■ Activity
The required result is a copy of each line below in which "Document" appears.

■ Provided information
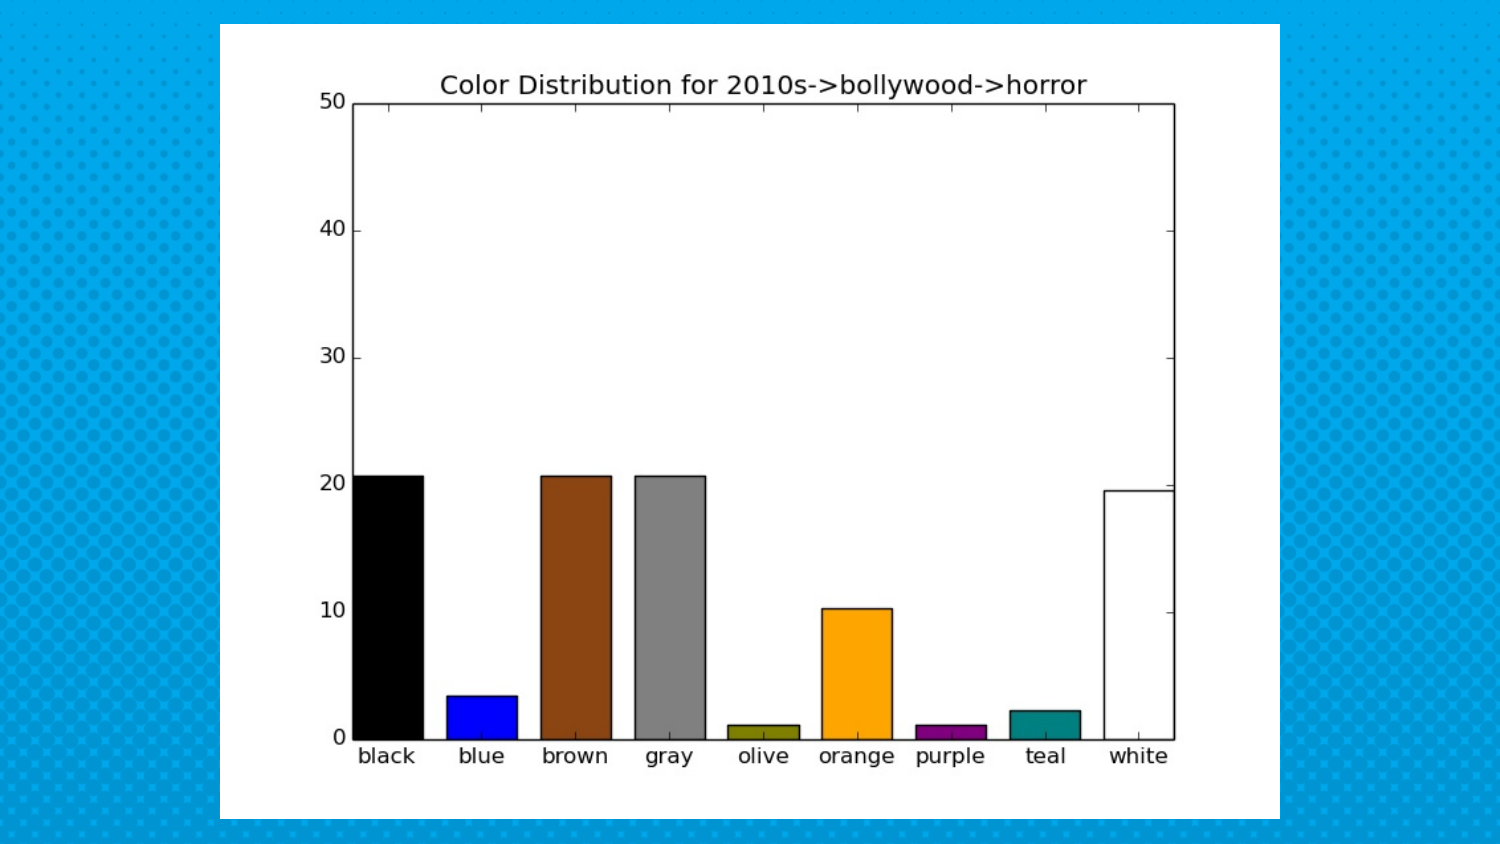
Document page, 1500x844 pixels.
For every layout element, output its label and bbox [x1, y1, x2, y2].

picture [221, 25, 1279, 818]
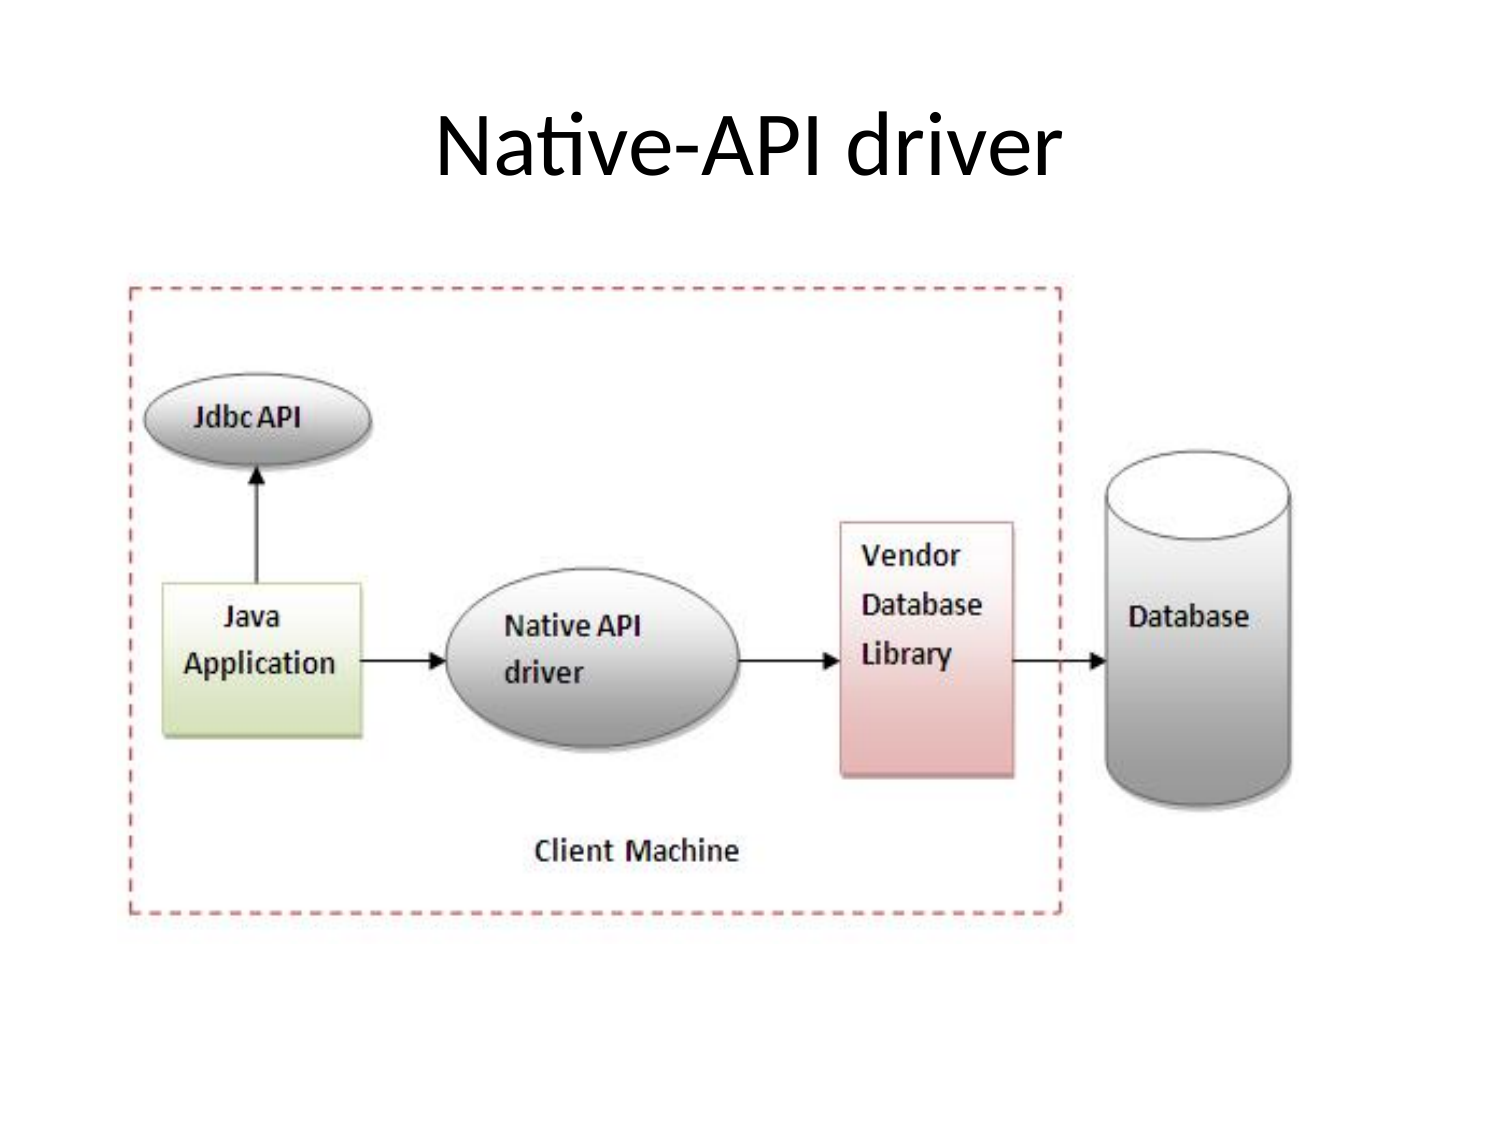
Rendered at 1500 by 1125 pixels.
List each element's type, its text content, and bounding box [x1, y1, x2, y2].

picture [116, 257, 1348, 944]
title Native-API driver [75, 45, 1425, 233]
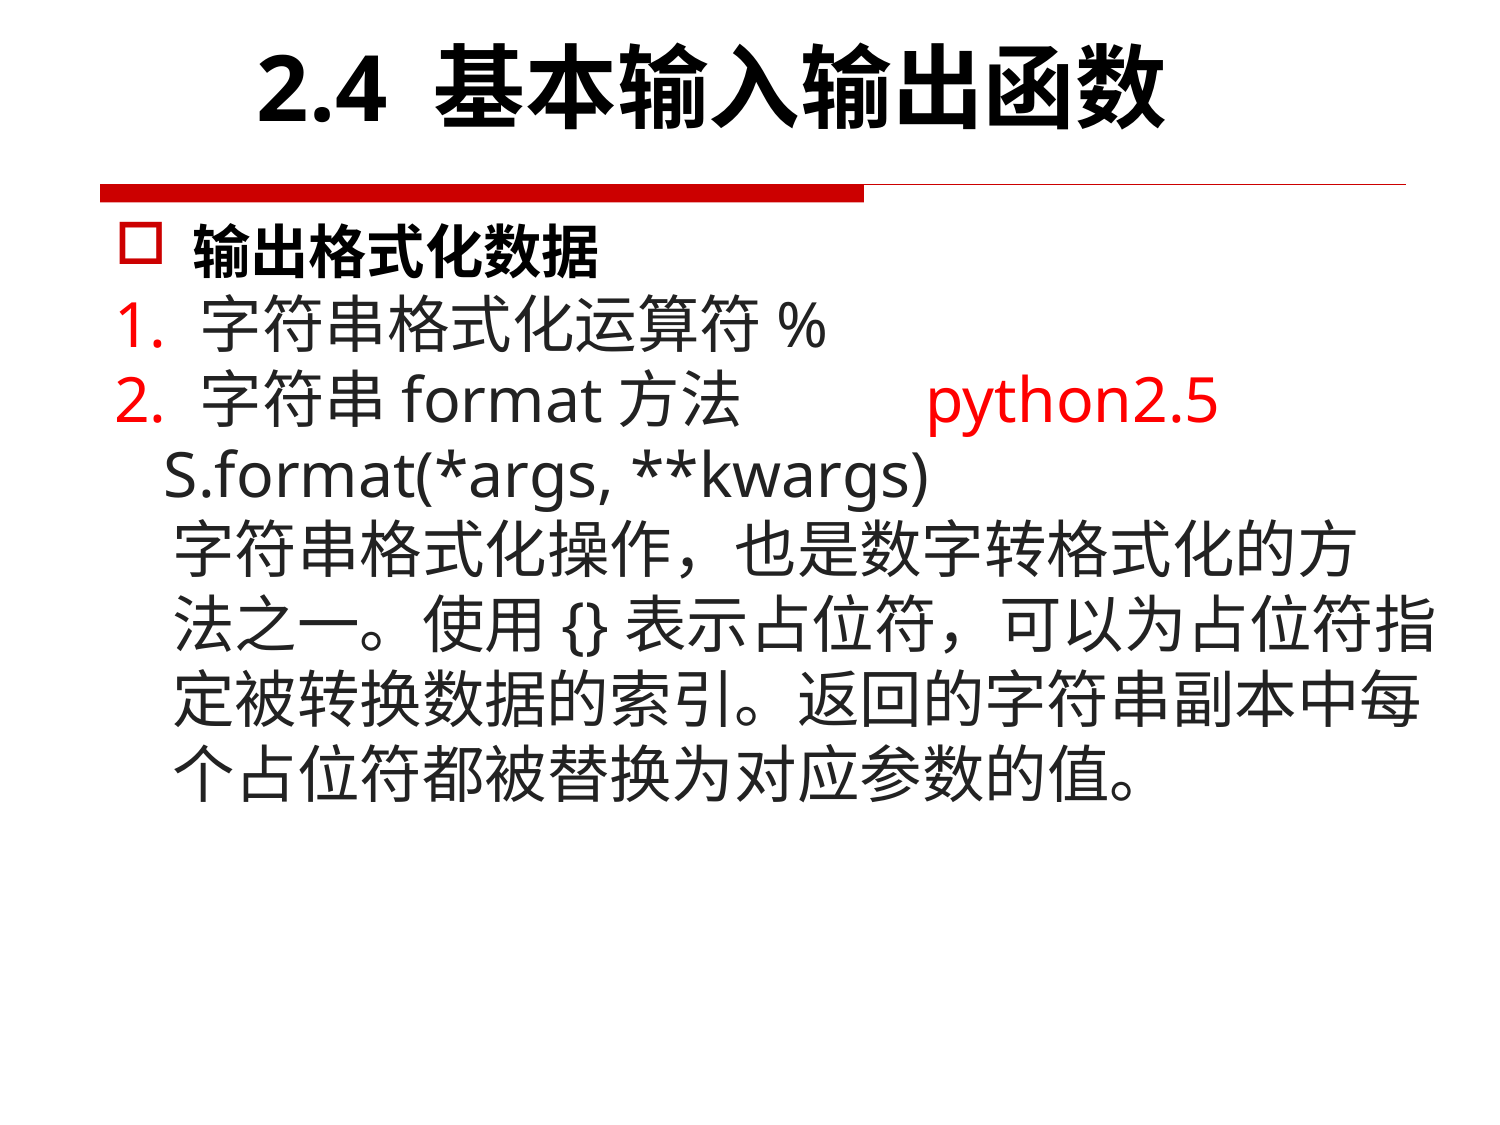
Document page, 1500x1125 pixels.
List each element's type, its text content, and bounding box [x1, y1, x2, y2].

text_box 输出格式化数据 字符串格式化运算符% 字符串format方法 python2.5 S.format(*args, **kwargs) 字符串格式化操作，也是数字转格式化的方 法之一。使用{}表示占位符，可以为占位符指 定被转换数据的索引。返回的字符串副本中每 个占位符都被替换为对应参数的值。 [100, 208, 1500, 1022]
text_box 2.4 基本输入输出函数 [242, 22, 1187, 148]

■ Reply
Document page, 1500x844 pixels.
Document page, 1500x1125 pixels.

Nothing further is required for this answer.